10 things to know that will make you great at refactoring legacy code

8 minute read

We write tons of legacy code everyday. Experienced developers understand that legacy code is not something special. Legacy code is our daily bread and butter.

Should we abandon all hope as we enter legacy code ? Would that be professional ? In the end, code is only a bunch of bytes, somewhere on a drive. We are the software professionals. We need to deal with that.

Keep Calm and Take The Power Back

1. Master non legacy refactoring first

Please calm down before this “Bring ‘em out” energy goes to your head.

I did not say that refactoring legacy code is easy. Legacy code can bite … bad. I’ve been in teams which literally spent nights fixing a bad refactoring gone to production …

Before you can refactor legacy code, you need to be good at refactoring new code. We all learned to swim in the shallow pool, it’s the same with refactoring. Mastering green code refactoring will help you when tackling legacy code.

First, you’ll know the ideal you’d like to get to. Knowing how productive a fast feedback loop is will motivate you to keep on refactoring.

Second, you’ll have a better idea of the baby steps to take you through a tricky refactoring.

If you are not yet at ease with greenfield refactoring, have a look at my previous post.

2. Understand that refactoring legacy code is different

The next thing to remember is that refactoring legacy code is different. Let’s assume Michael Feather’s definition of legacy code : “Code without tests”. Getting rid of legacy code means adding automated tests.

Unfortunately, trying to force push unit tests in legacy code usually results in a mess. It introduces lot’s of artificial mocks in a meaningless design. It also creates brittle and unmaintainable tests. More harm than good. This might be an intermediate step, but it is usually not the quickest way to master your legacy code beast.

Here are alternatives I prefer.

3. Divide and conquer

This is the most straightforward way to deal with legacy code. It’s an iterative process to repeat until you get things under control. Here is how it goes :

(1) Rely on the tests you have, (2) to refactor enough, (3) to test sub-parts in isolation. (4) Repeat until you are happy with the speed of the feedback loop.

Depending on the initial state of your tests, this might take more or less time. Your first tests might even be manual. This is the bulldozer of refactoring. Very effective, but slow.


4. Pair or mob program

Given enough eyeballs, all bugs are shallow.

Linus’s Law

Changing legacy code is a lot easier when you team up. First, it creates a motivating “we’re all in this together” mindset. Second, it guards us against silly mistakes.
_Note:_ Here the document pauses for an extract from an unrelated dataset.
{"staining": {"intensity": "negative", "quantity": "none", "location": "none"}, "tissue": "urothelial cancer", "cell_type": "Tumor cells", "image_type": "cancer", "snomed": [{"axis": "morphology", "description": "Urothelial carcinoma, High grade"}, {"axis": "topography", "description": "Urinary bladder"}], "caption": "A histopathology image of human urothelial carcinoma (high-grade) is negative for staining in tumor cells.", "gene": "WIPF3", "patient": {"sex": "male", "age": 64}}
Mob programming, might seem very expensive, so let me explain why it is not. Suppose you want to introduce some tests in a tricky section of code.

With mob programming, all the team gathers for half a day to work on this change. Together, they find and avoid most of the pitfalls. They commit a high quality change, which creates only one bug down the road.
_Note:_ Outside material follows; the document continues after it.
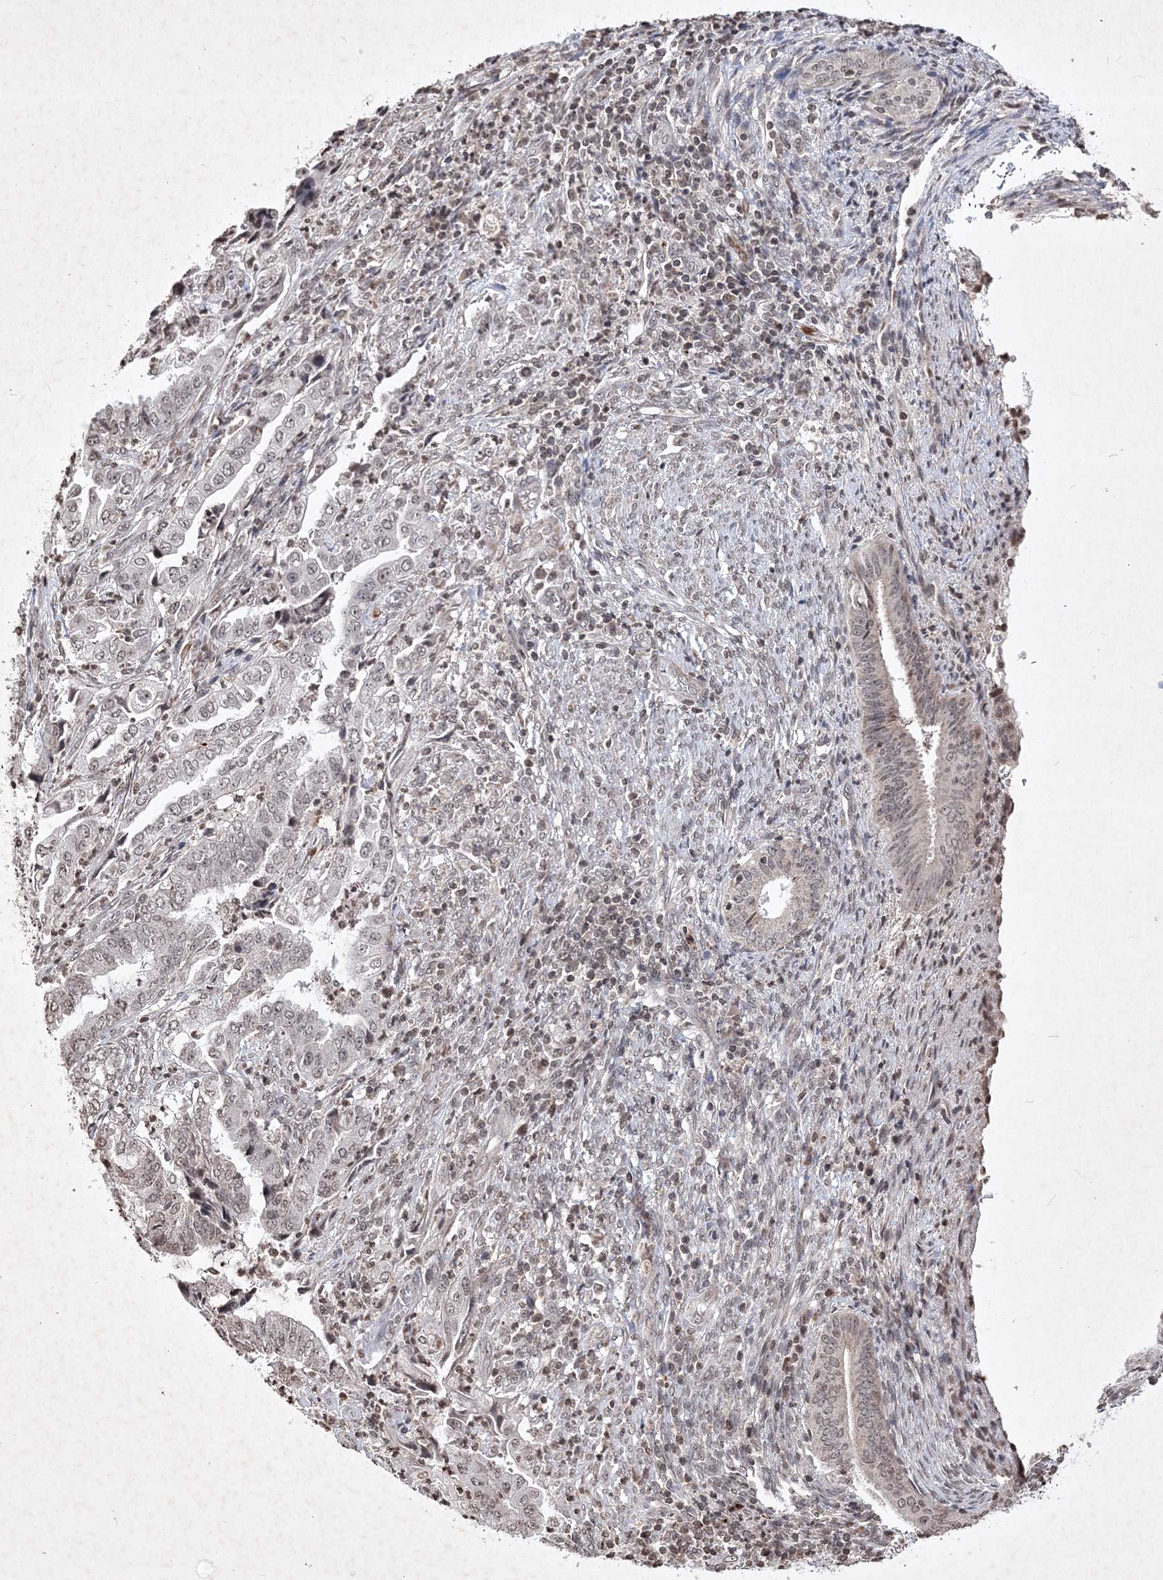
{"staining": {"intensity": "weak", "quantity": ">75%", "location": "nuclear"}, "tissue": "endometrial cancer", "cell_type": "Tumor cells", "image_type": "cancer", "snomed": [{"axis": "morphology", "description": "Adenocarcinoma, NOS"}, {"axis": "topography", "description": "Endometrium"}], "caption": "A high-resolution micrograph shows immunohistochemistry staining of endometrial cancer, which displays weak nuclear positivity in approximately >75% of tumor cells.", "gene": "SOWAHB", "patient": {"sex": "female", "age": 51}}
Let’s see the alternative.

Using solo programming, a poor programmer tries to tackle the change all by himself. He spends a few days to understand and double check all the traps he can think of. Finally, he commits his change, which results in many bugs later on. Every time a bug pops up, it interrupts someone to fix it ASAP.

The savings in interruptions are greater than up front cost of mob or pair programming. 

5. Seams

A software seam is a place where you can alter behavior in your program without editing in that place.

Michael Feathers

This is one of the many interesting things I learned from Michael’s book about legacy code.

Cover of Working Effectively with Legacy Code

Object polymorphism is only one kind of seam. Depending on your language, many other types of seams can be available. 

  • Type seam for generic languages
  • Static link seam for static libraries
  • Dynamic link seam for dynamic libraries

Finding seams in your program is something opportunistic. Keep in mind though that testing through seams is not the end goal. It is only a step to bootstrap the test-refactor loop and start your refactoring journey.

6. Mikado Method

How do you get to your end then ? How to you refactor only what’s useful for your features ? How do you do large refactorings in baby steps ?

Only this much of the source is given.